Regarding the use of AI in schools, there are scenarios for ethical application, such as offering personalized practice tools and helping teachers quickly form visualizations of instructional concepts. In writing, while it is imperative for students to learn how to draft, research, and summarize information themselves, some AI tools, like Write the World’s Socratic AI writing companion, Clara, can provide assistance in ways that do not compromise the human voice. Clara, for example, can collaboratively come up with prompts and themes, only with direct engagement from the user, ensuring you have a jumping-off point for your piece while your writing remains yours.
Why We Write
An important question to ask before engaging with AI for any work is: Why do we write in the first place?
We write to learn, perceive, and change our worlds. We write to share ideas, information, thoughts, emotions. This is writing, the strongest tie between art, humanity, and information. Artificial intelligence is here to stay, but we are humans, and AI is not here to shape us into its form; it is here for us to use it as a tool and, rather than strip us of our ability to learn, to enhance it.

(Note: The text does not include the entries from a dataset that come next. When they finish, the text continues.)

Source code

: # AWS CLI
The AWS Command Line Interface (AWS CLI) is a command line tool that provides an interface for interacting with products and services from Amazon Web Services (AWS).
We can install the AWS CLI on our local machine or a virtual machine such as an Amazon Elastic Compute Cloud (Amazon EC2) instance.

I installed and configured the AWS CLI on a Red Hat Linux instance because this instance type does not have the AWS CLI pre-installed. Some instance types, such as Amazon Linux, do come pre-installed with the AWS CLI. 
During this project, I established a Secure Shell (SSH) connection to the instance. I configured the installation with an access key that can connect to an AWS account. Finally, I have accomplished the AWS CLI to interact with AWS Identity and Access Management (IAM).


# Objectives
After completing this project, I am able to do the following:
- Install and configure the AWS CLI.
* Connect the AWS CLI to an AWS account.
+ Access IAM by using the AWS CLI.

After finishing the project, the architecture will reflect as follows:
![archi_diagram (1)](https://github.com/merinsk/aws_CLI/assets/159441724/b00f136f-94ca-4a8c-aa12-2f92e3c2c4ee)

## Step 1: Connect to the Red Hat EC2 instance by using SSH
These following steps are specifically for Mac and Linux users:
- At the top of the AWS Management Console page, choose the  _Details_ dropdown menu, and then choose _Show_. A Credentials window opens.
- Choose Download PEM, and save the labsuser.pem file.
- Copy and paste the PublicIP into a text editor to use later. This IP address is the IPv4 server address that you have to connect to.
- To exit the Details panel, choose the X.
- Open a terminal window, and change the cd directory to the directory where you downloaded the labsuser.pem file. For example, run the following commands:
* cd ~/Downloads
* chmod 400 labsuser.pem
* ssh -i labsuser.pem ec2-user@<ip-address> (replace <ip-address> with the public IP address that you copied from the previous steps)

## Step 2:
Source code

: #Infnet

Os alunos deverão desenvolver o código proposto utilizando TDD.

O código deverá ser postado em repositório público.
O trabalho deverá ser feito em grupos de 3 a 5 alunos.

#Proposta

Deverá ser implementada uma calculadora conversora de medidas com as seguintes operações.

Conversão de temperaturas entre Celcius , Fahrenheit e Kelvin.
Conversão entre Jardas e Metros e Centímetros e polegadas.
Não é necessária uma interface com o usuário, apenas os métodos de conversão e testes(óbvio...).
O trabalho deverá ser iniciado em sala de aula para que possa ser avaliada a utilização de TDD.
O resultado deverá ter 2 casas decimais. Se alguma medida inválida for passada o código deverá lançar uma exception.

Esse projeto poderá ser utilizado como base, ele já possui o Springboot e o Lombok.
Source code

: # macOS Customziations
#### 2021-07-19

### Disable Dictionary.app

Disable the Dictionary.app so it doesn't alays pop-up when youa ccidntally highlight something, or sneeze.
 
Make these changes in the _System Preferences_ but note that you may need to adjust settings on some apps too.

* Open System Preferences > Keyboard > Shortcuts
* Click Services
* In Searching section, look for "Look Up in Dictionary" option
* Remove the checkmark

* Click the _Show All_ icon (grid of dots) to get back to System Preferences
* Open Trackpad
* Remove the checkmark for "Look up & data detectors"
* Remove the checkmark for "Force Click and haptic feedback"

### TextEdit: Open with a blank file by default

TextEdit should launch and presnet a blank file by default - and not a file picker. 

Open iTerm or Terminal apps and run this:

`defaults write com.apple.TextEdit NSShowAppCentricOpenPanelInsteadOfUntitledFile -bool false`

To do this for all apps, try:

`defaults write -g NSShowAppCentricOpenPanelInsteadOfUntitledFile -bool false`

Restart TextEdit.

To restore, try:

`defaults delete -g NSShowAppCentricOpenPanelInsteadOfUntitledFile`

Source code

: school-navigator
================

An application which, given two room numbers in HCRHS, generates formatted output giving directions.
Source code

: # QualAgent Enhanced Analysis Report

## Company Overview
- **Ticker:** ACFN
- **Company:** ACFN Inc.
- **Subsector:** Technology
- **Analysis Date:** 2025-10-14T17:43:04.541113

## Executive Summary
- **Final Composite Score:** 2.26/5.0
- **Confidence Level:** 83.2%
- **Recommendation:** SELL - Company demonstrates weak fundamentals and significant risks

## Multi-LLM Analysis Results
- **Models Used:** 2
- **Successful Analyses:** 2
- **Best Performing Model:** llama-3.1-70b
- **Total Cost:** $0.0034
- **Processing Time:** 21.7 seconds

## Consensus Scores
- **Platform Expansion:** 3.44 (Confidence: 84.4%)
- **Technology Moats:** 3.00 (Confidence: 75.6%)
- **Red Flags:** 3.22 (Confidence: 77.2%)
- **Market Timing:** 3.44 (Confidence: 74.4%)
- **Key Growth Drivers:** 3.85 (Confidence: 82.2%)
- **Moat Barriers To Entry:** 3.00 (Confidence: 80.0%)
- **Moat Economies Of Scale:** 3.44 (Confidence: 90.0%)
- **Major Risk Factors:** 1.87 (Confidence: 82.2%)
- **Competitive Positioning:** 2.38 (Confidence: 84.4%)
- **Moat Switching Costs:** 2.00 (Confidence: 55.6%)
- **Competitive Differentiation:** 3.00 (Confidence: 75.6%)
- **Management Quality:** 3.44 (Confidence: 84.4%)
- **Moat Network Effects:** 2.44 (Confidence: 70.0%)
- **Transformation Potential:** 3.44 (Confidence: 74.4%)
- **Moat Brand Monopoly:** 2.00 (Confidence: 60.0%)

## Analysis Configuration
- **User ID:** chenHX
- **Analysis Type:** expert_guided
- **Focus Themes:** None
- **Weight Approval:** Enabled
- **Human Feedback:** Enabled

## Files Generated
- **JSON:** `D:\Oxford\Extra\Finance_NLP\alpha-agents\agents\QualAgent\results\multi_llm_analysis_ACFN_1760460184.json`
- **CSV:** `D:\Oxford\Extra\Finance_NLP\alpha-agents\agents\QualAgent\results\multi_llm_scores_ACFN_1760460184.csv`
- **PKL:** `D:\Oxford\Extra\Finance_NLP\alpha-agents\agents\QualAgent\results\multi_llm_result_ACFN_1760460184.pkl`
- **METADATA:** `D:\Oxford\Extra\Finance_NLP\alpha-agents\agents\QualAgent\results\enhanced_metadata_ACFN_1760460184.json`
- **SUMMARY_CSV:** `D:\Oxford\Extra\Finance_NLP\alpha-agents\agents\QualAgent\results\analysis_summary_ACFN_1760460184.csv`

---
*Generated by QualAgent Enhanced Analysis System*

If your learnings about AI have discouraged you from making art, poetry, or essays in any way–because a machine can do it faster and more efficiently–realize now: Your voice is needed. Despite what the world seems to say, despite how LLMs may seem to blow your skills out the window, understand that your unique skills and voice are our first line of defense against anti-intellectualism, blind obedience, and illiteracy. I see it, and so do all of us other writers. Artificial Intelligence is ours to use. Not the other way around.
I leave you with this: Create. Learn. Think. And Write.